(Collected data entries)
%%

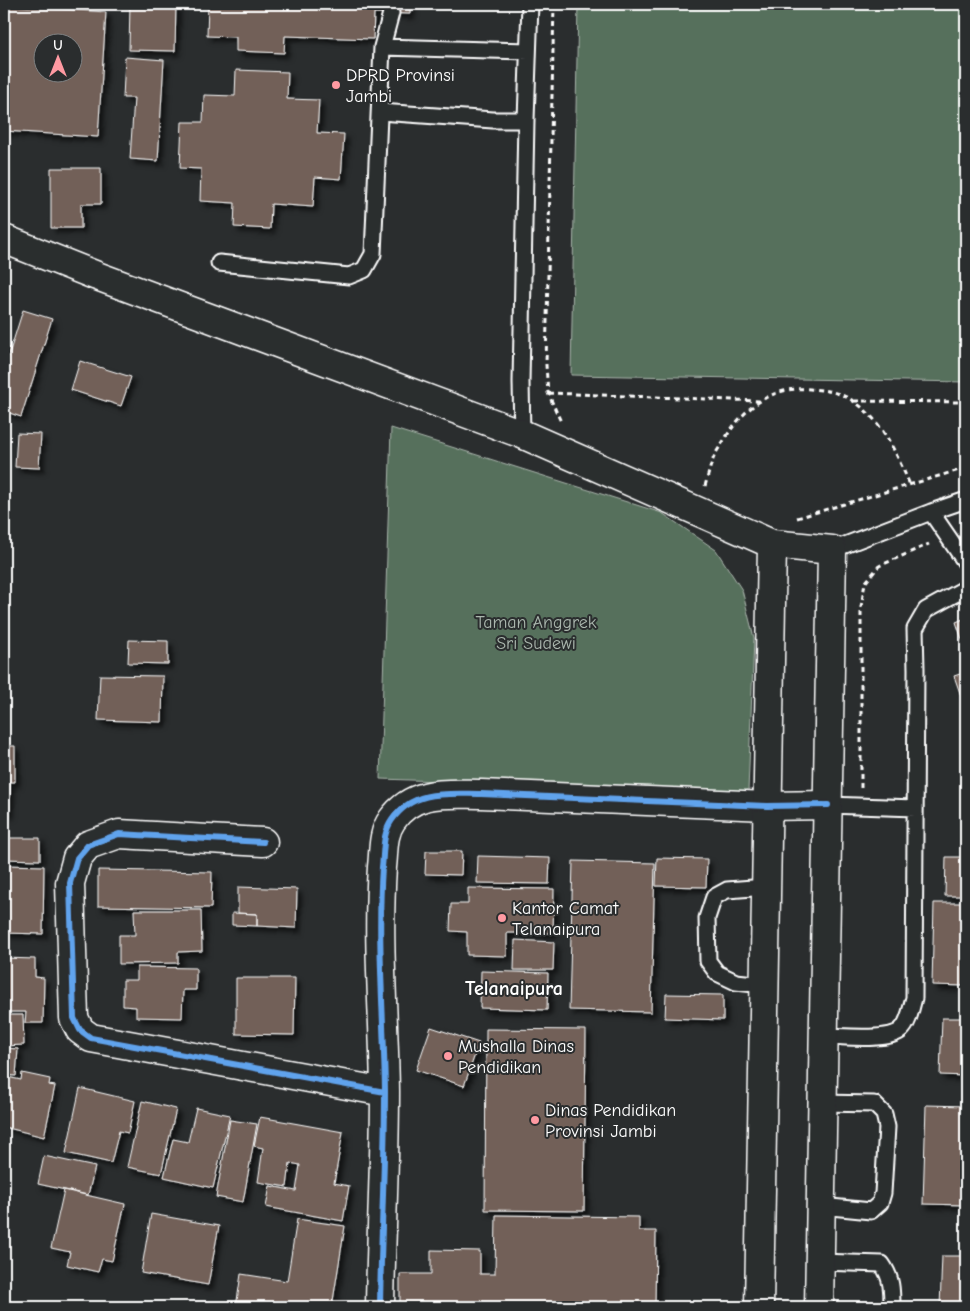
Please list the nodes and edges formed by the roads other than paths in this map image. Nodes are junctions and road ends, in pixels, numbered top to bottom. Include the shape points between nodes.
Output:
1 (530, 4) edge
2 (391, 13) dead end
3 (382, 47) junction
4 (528, 51) junction
5 (380, 112) junction
6 (526, 120) junction
7 (4, 239) edge
8 (219, 263) dead end
9 (522, 434) junction
10 (966, 500) edge
11 (931, 512) junction
12 (772, 544) junction
13 (832, 550) junction
14 (966, 563) edge
15 (966, 588) edge
16 (828, 805) junction
17 (768, 806) junction
18 (915, 808) junction
19 (263, 842) dead end
20 (766, 887) junction
21 (764, 986) junction
22 (824, 1036) junction
23 (384, 1092) junction
24 (822, 1103) junction
25 (821, 1206) junction
26 (819, 1262) junction
27 (380, 1307) edge
28 (759, 1307) edge
29 (819, 1307) edge
30 (892, 1307) edge

1 - 4 lane
2 - 3 lane
3 - 4 lane
3 - 5 lane
4 - 6 lane
5 - 6 lane
5 - 8 lane via 373,254 364,270 349,276
6 - 9 lane
7 - 9 main road
9 - 12 main road
10 - 11 lane
11 - 13 lane
11 - 14 lane
12 - 13 main road
12 - 17 main road
13 - 16 main road
15 - 18 lane via 926,610 914,630
16 - 17 main road
16 - 18 lane
16 - 22 main road
17 - 20 main road
17 - 23 main road via 481,794 443,794 416,798 406,804 391,821 385,834 380,906
18 - 22 lane via 914,998 906,1024 900,1031 881,1037
19 - 23 main road via 119,834 88,845 77,858 70,883 74,1018 80,1030 91,1038
20 - 21 main road
20 - 21 lane via 727,890 714,897 707,918 708,961 717,973 736,982
21 - 28 main road
22 - 24 main road
23 - 27 main road
24 - 25 main road
24 - 25 lane via 874,1104 884,1114 887,1127 880,1203 871,1211
25 - 26 main road
26 - 29 main road
26 - 30 lane via 882,1264 892,1287

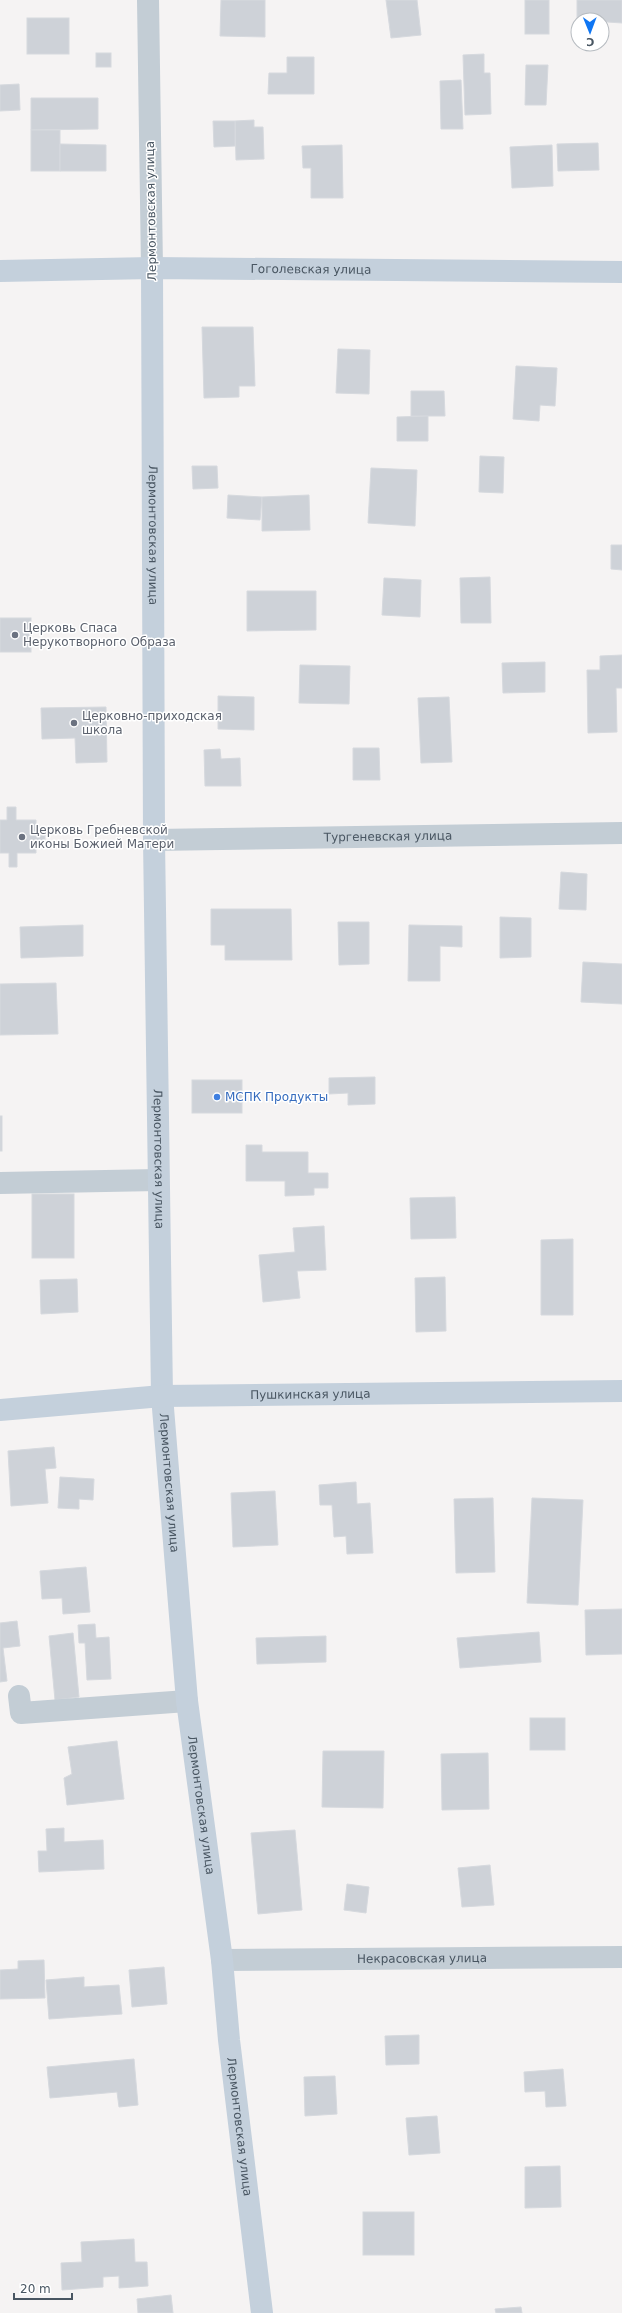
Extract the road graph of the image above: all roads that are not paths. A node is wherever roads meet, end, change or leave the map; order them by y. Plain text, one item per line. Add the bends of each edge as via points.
1 (148, 0) edge
2 (152, 268) junction
3 (0, 271) edge
4 (622, 272) edge
5 (622, 833) edge
6 (154, 840) junction
7 (158, 1180) junction
8 (0, 1183) edge
9 (622, 1391) edge
10 (162, 1396) junction
11 (0, 1410) edge
12 (19, 1696) dead end
13 (187, 1701) junction
14 (622, 1957) edge
15 (222, 1960) junction
16 (262, 2313) edge

1 - 2 street, Лермонтовская улица
2 - 3 street, Гоголевская улица
2 - 4 street, Гоголевская улица
2 - 6 street, Лермонтовская улица
5 - 6 street, Тургеневская улица
6 - 7 street, Лермонтовская улица
7 - 8 street
7 - 10 street, Лермонтовская улица
9 - 10 street, Пушкинская улица
10 - 11 street, Пушкинская улица
10 - 13 street, Лермонтовская улица
12 - 13 street via 21,1713
13 - 15 street, Лермонтовская улица
14 - 15 street, Некрасовская улица
15 - 16 street, Лермонтовская улица via 229,2040

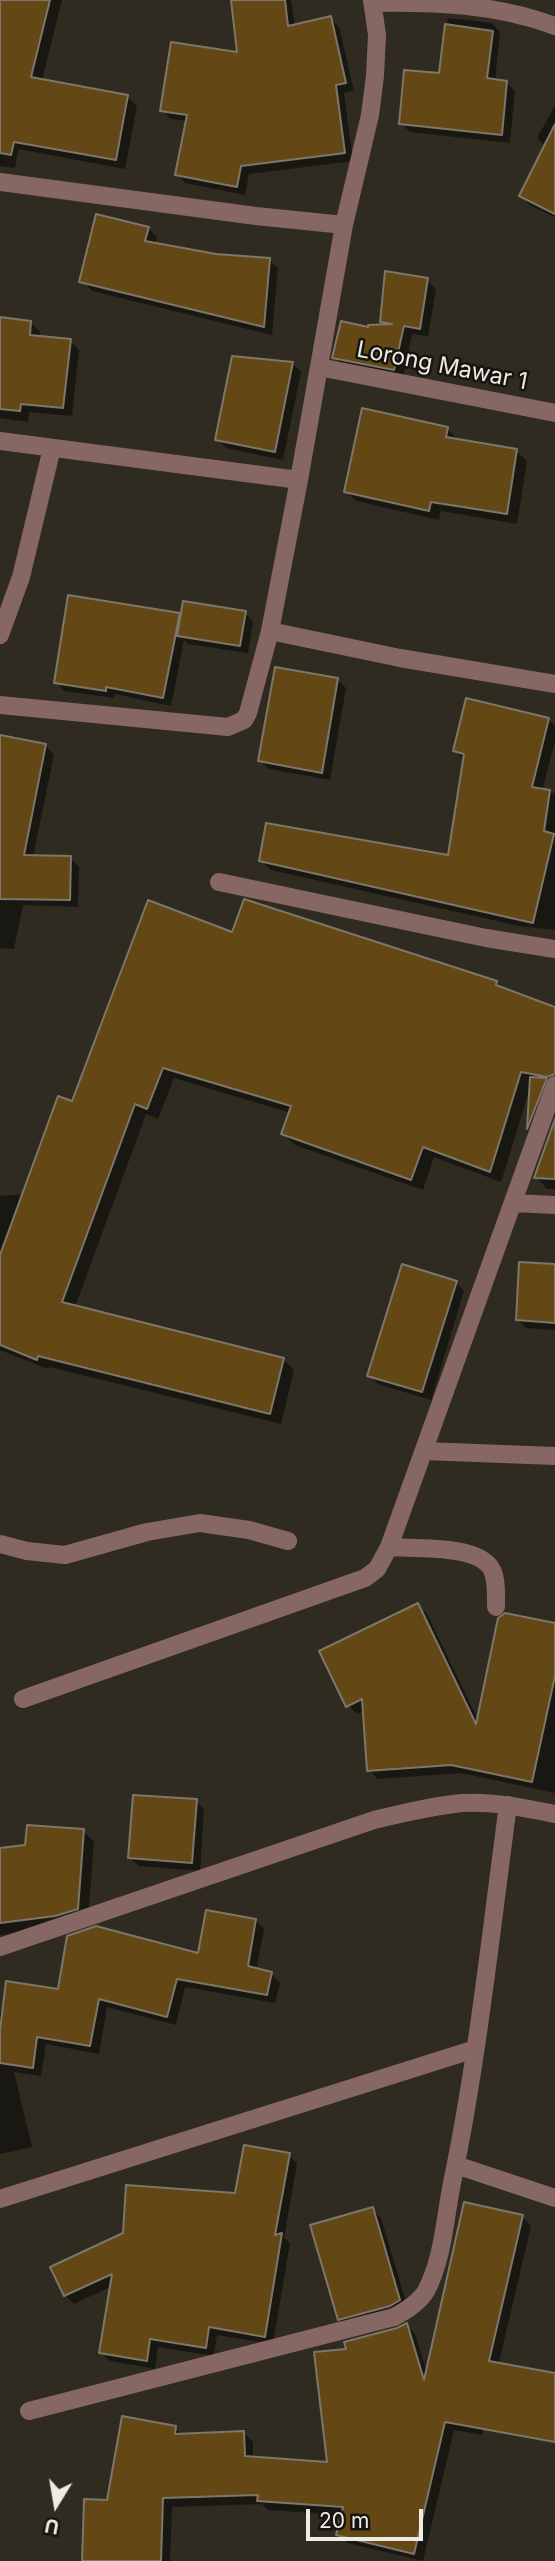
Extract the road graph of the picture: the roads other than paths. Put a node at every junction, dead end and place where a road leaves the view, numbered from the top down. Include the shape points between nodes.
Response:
1 (372, 1) edge
2 (555, 26) edge
3 (0, 182) edge
4 (344, 225) junction
5 (319, 367) junction
6 (555, 413) edge
7 (0, 441) edge
8 (52, 448) junction
9 (299, 480) junction
10 (270, 631) junction
11 (0, 635) edge
12 (555, 684) edge
13 (0, 705) edge
14 (219, 882) dead end
15 (555, 949) edge
16 (555, 1085) edge
17 (513, 1203) junction
18 (555, 1205) edge
19 (424, 1451) junction
20 (555, 1456) edge
21 (288, 1541) dead end
22 (0, 1544) edge
23 (389, 1547) junction
24 (496, 1607) dead end
25 (23, 1699) dead end
26 (508, 1805) junction
27 (555, 1814) edge
28 (0, 1947) edge
29 (475, 2049) junction
30 (456, 2165) junction
31 (555, 2198) edge
32 (0, 2199) edge
33 (29, 2411) dead end

1 - 2 street via 488,8
1 - 4 street via 377,35 375,76
3 - 4 street
4 - 5 street
5 - 6 street, Lorong Mawar 1
5 - 9 street
7 - 8 street
8 - 9 street
8 - 11 street via 21,577
9 - 10 street
10 - 12 street
10 - 13 street via 248,713 228,727
14 - 15 street
16 - 17 street
17 - 18 street
17 - 19 street
19 - 20 street
19 - 23 street
21 - 22 street via 200,1523 65,1555
23 - 24 street via 477,1556 491,1568
23 - 25 street via 377,1569 365,1578
26 - 27 street
26 - 28 street via 464,1803 374,1820
26 - 29 street
29 - 30 street
29 - 32 street
30 - 31 street
30 - 33 street via 434,2273 424,2294 408,2309 394,2317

%%

■ What you are asked to do
Every line of the data that includes the word "Гоголевская" should be copied.

■ Response for this exercise
2 - 3 street, Гоголевская улица
2 - 4 street, Гоголевская улица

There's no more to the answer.